State Sen. Jeff Steinborn, D-Las Cruces, said he would like to see the money used to “modernize” the Game and Fish Department.
“I believe we have modernization work to do in New Mexico. New Mexico is one of the most ecologically diverse states in the country. It’s in the top five for plant species, bird species but the agency doesn’t have the broadest authority and maybe not enough money to do it,” Steinborn said.
Another issue that came out during the discussion was that the Mortgage Finance Authority (MFA), through the Department of Finance and Administration, is tasked with appropriating $10 million for the water project fund but Muñoz said he had talked to MFA officials prior to the meeting and was told that the water project fund is overfunded and “would not be able to get that money out.”
“We may have to change it to another use,” he said.
Officials with the DFA spoke in general terms about the $20 million the agency will receive for assisting homeless people and affordable housing projects. Colonel Donnie Quintana, DFA local Government division director, said the work would vary across the state according to need.
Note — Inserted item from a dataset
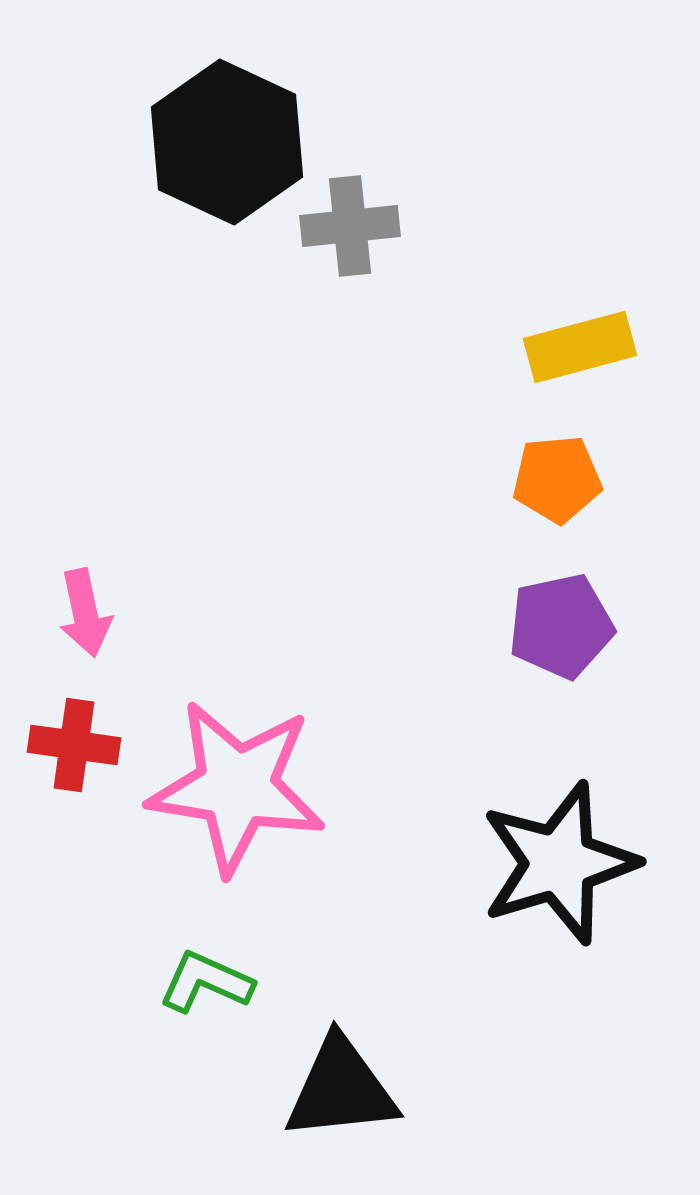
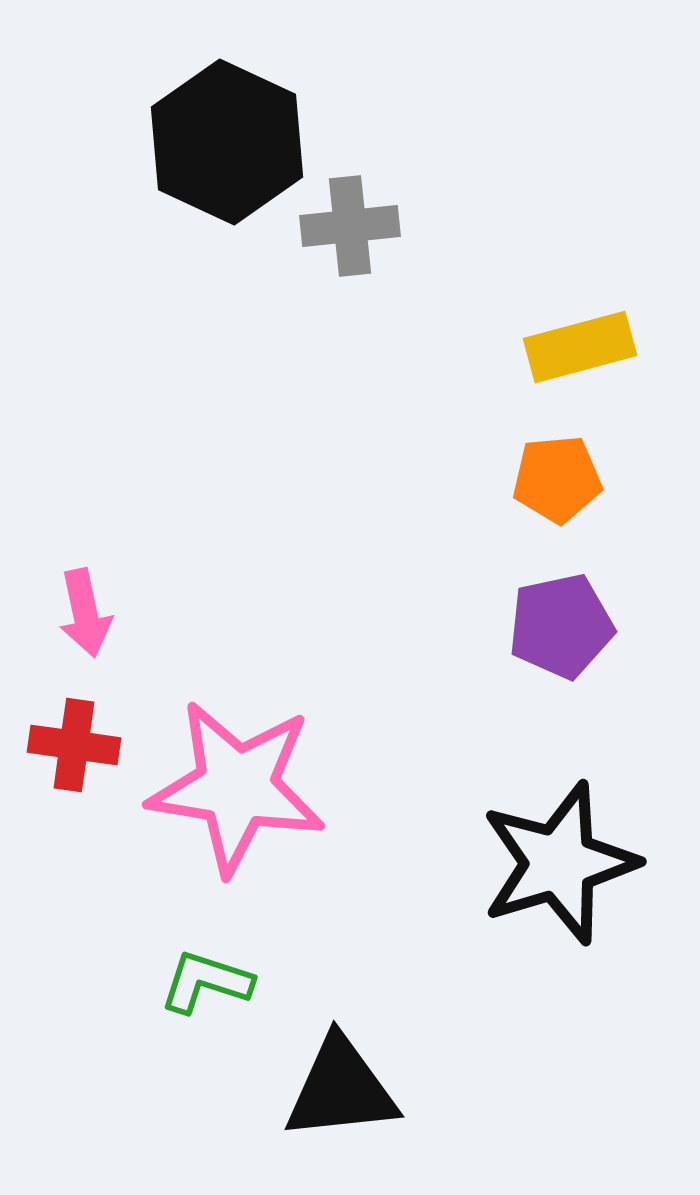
green L-shape: rotated 6 degrees counterclockwise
Some local governments need money for hotel vouchers, while some need money for brick and mortar projects to help combat homelessness and affordable housing issues, he said.
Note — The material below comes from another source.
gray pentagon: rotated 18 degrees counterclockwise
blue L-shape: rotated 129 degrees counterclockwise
Additional funding for DFA includes $500,000 for temporary employees and contractors to assist in capital outlay projects and projects funded through ARPA money; and $435,000 for personal services and employee benefits costs for the grants administration program.
The committee also heard from General Services Department Secretary John Garcia . The bill will appropriate $15 million to that department to pay for public employee health care costs related to COVID-19.
Garcia said the department projects a $20.49 million shortfall because the state must cover COVID-19 testing, vaccination and treatment.
The Senate Finance Committee also heard from the Department of Environment on how it would spend the $10 million appropriation to improve water quality and river habitats. State Sen. William Sharer, R-Farmington, advised the department that “we want to do something large and impactful,” with the money.
Deputy Secretary Rebecca Roose said the money would enable the department to see river projects through from start to finish and because of prior funding constraints, some projects have been accomplished in a piecemeal fashion.
“With a larger sum of money to make projects complete, the benefits will be seen much more quickly. There’s a lot of benefit not just from additional funding but more funding at one point in time,” she said.
The Senate Finance Committee will meet again at 9 a.m. Friday for another informational discussion on HB 2. House Appropriations and Finance Committee Chair and state Rep. Patricia Lundstrom D-Gallup, announced during the House floor session that the HAFC would not meet Thursday, as previously announced. Lundstrom indicated at the end of the HAFC discussion of HB 2 on Tuesday that some language might be changed in the bill.
In addition, Gov. Michelle Lujan Grisham sent a message to the House requesting that the House amend the Medical Malpractice Act, set to take place starting January 1, 2022. Lujan Grisham’s message to the House stated that she requested the amendment due to concerns from healthcare professionals around the state that if the bill is not amended, many facilities would be forced to shut down due to the unsustainable amounts of money that patients could sue for medical malpractice.
The resulting bill, HB 11 , introduced by state Rep. Dayan Hochman-Vigil D-Albuquerque, would change some language in the Medical Malpractice Act and ensure expressly that lawsuits arising from injury or death due to care at outpatient healthcare facilities will not exceed $750,000 per occurrence.
The bill does not include outpatient health care facilities that are majority owned or controlled by a hospital.
The bill is scheduled to be heard in the House Judiciary Committee at 9 a.m. Friday.